Kyle Newhook, the operations manager and a pilot with North-Wright Airways, said the new restrictions coming in place for air travellers should take that into account.
"The air is pretty much in some cases, the only way to get from place to place up in the Arctic," he said. "We are extremely different from flying Air Canada or Westjet."
Newhook said it can be stressful when the North "gets looped in" with southern mandates, mostly because of accessibility to resources. He said his company is still "gathering information on the types of challenges when it comes to mandatory vaccinations."
"Our main interest is, and always will be, the protection of all of our passengers … we just know that this could cause some potential stress for some of our customers who are trying to travel."
Newhook said people who need more information from the airline are welcome to reach out.
"We're just like every other airline in the North that's just receiving this information. We know that there's a lot of people who are confused, angry, curious, they have questions," he said.
No other way
Meanwhile, James Heidema, the chief operating officer for Northwestern Air Lease in Fort Smith, N.W.T., says the new restrictions for air travellers is the only way forward.
"The only way we're going to get ahead of this illness is to have that herd immunity. I'm not sure there is any other way we can do that," he said.
"This pandemic was not expected and we're all reeling from it and trying to figure out what is the best procedure. The only thing we know about [it] at this point is to vaccinate and mask up."
However, he did echo the concerns for some of the complications the new vaccine mandate may cause.
Impact on medical passengers
Among the issues, he said, is how it could potentially impede the people who travel for medical appointments to Edmonton or Yellowknife, for treatments like chemotherapy or blood transfusions.
"Some of those people, because of their illness, cannot be vaccinated," he said. "But at this point, we have no indication from Transport Canada or the government, what those exceptions may be and how to document them. So we're assuming at this point, that if you're not vaccinated … we won't allow you on board."

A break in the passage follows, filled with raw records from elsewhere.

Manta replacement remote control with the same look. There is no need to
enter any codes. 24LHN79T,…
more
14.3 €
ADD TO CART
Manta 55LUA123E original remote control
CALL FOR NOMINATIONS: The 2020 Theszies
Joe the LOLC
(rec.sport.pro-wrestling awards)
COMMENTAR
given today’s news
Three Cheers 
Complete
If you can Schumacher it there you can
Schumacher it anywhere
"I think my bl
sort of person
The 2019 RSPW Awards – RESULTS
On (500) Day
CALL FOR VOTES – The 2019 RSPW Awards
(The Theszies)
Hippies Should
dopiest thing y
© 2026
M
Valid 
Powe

He said if they do take people on board who are not vaccinated, they would have to maintain physical distancing, which could mean losing revenue.
"We're flying 19-passenger aircraft, and we can't afford to lose four to six seats," he said.

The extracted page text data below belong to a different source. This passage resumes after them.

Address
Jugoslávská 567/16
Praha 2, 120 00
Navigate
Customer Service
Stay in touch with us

Another issue is how having someone on board who is not vaccinated will affect the other passengers.
"What do we say to the passengers who are vaccinated? And do they wish to still fly?" he said.
"It's a bit confusing, a bit messy right now. One hopes that when October 31st rolls around, and we're actually in the situation where vaccination is required, that a number of these questions will be answered."
Heidema said the airline has met with the health authority and that Northern Air Transport Association, a group that represents northern aircraft, is in conversation with the federal government.
'These are the really difficult decisions'
Last week, the federal government said it would consider vaccine mandate exemptions for some remote Indigenous communities. Accommodations could include asking for a negative COVID-19 test, rather than proof of full vaccination.
Dana Tizya-Tramm, the chief of the Vuntut Gwichin First Nation in Yukon, said he wants exemptions to the federal government's rule on proof of vaccination for his members.
While Yukon's northern region — which includes Old Crow — has the highest vaccination rate in the territory, Tizya-Tramm said there's a few community members who won't get vaccinated, but they should be able to leave for medical appointments.
"If our community members are not vaccinated, I don't believe that we should punish them for medical appointments for themselves or their kids. These are really important, and these are the really difficult decisions we have to make in this climate," he said.
Tizya-Tramm says he hasn't heard from the federal government about the new regulations.